Recopiez le texte sur la RSE en temps de crise, de « peut créer du » jusqu'à « crises. Pourquoi ? ».

Texte source
**********

En période de crise, la RSE doit changer de forme

Frustrated businesswoman in green blouse analyzing a graph showing financial loss.

Dans un contexte tendu, la RSE ne peut généralement pas commencer par :

  • une communication inspirationnelle,
  • des grands engagements très ambitieux,
  • des projets périphériques,
  • des initiatives “image”.

Elle doit partir :

  • des douleurs réelles,
  • des risques,
  • des irritants opérationnels,
  • des tensions humaines,
  • des coûts cachés.

Autrement dit : la RSE doit devenir utile immédiatement.

Ce qui fonctionne souvent dans ces contextes
1. Partir du social avant le reste

Quand le climat est tendu, le social devient prioritaire :

  • sécurité,
  • écoute,
  • management,
  • charge de travail,
  • absentéisme,
  • turnover,
  • tensions terrain,
  • reconnaissance,
  • dialogue social.

Parce qu’une entreprise en difficulté financière peut encore entendre : “on doit réduire le turnover”, “on doit sécuriser les équipes clés”, “on doit réduire les arrêts”, “on doit éviter les conflits sociaux”.

Ça devient du pilotage business, pas du “supplément moral”.

2. Traduire la RSE en langage de survie économique

C’est souvent LE point clé. Dans ces périodes, il faut relier les sujets ESG à :

  • maîtrise des coûts,
  • limitation des risques,
  • maintien des clients,
  • sécurisation des appels d’offres,
  • attractivité,
  • crédibilité investisseurs,
  • exigences donneurs d’ordre,
  • conformité.

Par exemple :

  • énergie = réduction des coûts,
  • sécurité = réduction des accidents,
  • turnover = coût de remplacement,
  • reporting ESG = maintien de certains clients,
  • gouvernance = confiance bancaire/investisseurs.

La RSE devient alors : un outil de stabilisation, pas un projet “idéaliste”.

3. Commencer petit (comme le colibri !)

Dans une entreprise en difficulté vouloir déployer immédiatement :

  • une matrice de double matérialité exhaustive,
  • 50 KPI,
  • une feuille de route sur 5 ans,
  • des groupes de travail partout,
  • des ambitions climat massives,

peut créer du rejet.

Souvent, il vaut mieux :

  • 2 ou 3 priorités très concrètes,
  • visibles,
  • utiles,
  • crédibles.

Et paradoxalement… certaines entreprises deviennent plus réceptives à la RSE pendant les crises. Pourquoi ?

Parce qu’elles commencent enfin à voir :

  • leurs vulnérabilités,
  • leurs dépendances,
  • leurs dysfonctionnements structurels,
  • leurs fragilités sociales,
  • leurs risques fournisseurs,
  • leur manque de pilotage.

Autrement dit : la crise agit parfois comme révélateur.

Et c’est souvent là qu’une approche ESG pragmatique peut trouver sa place.

**********

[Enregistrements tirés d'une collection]
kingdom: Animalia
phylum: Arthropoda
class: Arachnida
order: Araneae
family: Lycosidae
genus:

**********

Corrigé
peut créer du rejet.

Souvent, il vaut mieux :

  • 2 ou 3 priorités très concrètes,
  • visibles,
  • utiles,
  • crédibles.

Et paradoxalement… certaines entreprises deviennent plus réceptives à la RSE pendant les crises. Pourquoi ?